Material supplied Start Marker

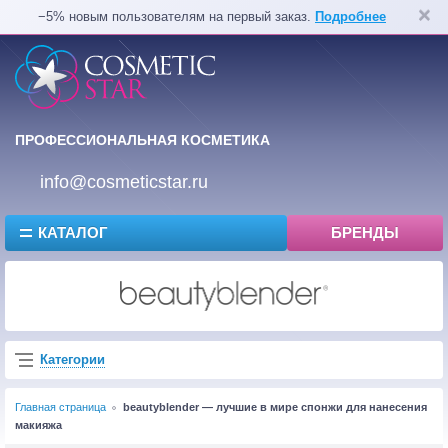
−5% новым пользователям на первый заказ.
Подробнее
ПРОФЕССИОНАЛЬНАЯ КОСМЕТИКА
info@cosmeticstar.ru
КАТАЛОГ
БРЕНДЫ
Категории
Главная страница
beautyblender — лучшие в мире спонжи для нанесения
макияжа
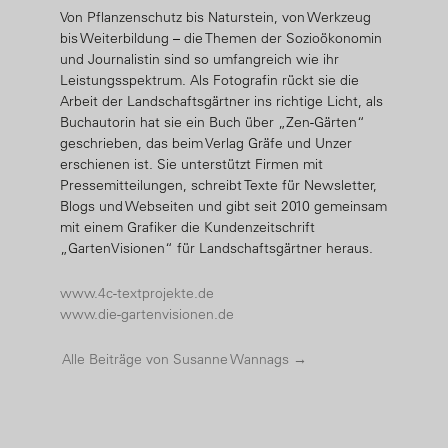
Von Pflanzenschutz bis Naturstein, von Werkzeug
bis Weiterbildung – die Themen der Sozioökonomin
und Journalistin sind so umfangreich wie ihr
Leistungsspektrum. Als Fotografin rückt sie die
Arbeit der Landschaftsgärtner ins richtige Licht, als
Buchautorin hat sie ein Buch über „Zen-Gärten“
geschrieben, das beim Verlag Gräfe und Unzer
erschienen ist. Sie unterstützt Firmen mit
Pressemitteilungen, schreibt Texte für Newsletter,
Blogs und Webseiten und gibt seit 2010 gemeinsam
mit einem Grafiker die Kundenzeitschrift
„GartenVisionen“ für Landschaftsgärtner heraus.
www.4c-textprojekte.de
www.die-gartenvisionen.de
Alle Beiträge von Susanne Wannags
→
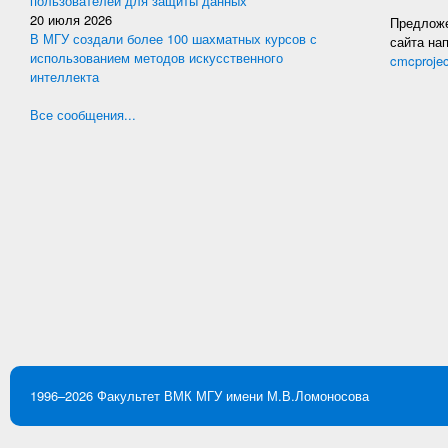
пользователей для защиты данных
20 июля 2026
Предложе
В МГУ создали более 100 шахматных курсов с
сайта на
использованием методов искусственного
cmcproje
интеллекта
Все сообщения...
1996–2026
Факультет ВМК
МГУ имени М.В.Ломоносова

Material supplied End Marker

The whole listing should be reproduced exactly. Images don't go in.

−5% новым пользователям на первый заказ.
Подробнее
ПРОФЕССИОНАЛЬНАЯ КОСМЕТИКА
info@cosmeticstar.ru
КАТАЛОГ
БРЕНДЫ
Категории
Главная страница
beautyblender — лучшие в мире спонжи для нанесения
макияжа
Von Pflanzenschutz bis Naturstein, von Werkzeug
bis Weiterbildung – die Themen der Sozioökonomin
und Journalistin sind so umfangreich wie ihr
Leistungsspektrum. Als Fotografin rückt sie die
Arbeit der Landschaftsgärtner ins richtige Licht, als
Buchautorin hat sie ein Buch über „Zen-Gärten“
geschrieben, das beim Verlag Gräfe und Unzer
erschienen ist. Sie unterstützt Firmen mit
Pressemitteilungen, schreibt Texte für Newsletter,
Blogs und Webseiten und gibt seit 2010 gemeinsam
mit einem Grafiker die Kundenzeitschrift
„GartenVisionen“ für Landschaftsgärtner heraus.
www.4c-textprojekte.de
www.die-gartenvisionen.de
Alle Beiträge von Susanne Wannags
→
пользователей для защиты данных
20 июля 2026
Предложе
В МГУ создали более 100 шахматных курсов с
сайта на
использованием методов искусственного
cmcproje
интеллекта
Все сообщения...
1996–2026
Факультет ВМК
МГУ имени М.В.Ломоносова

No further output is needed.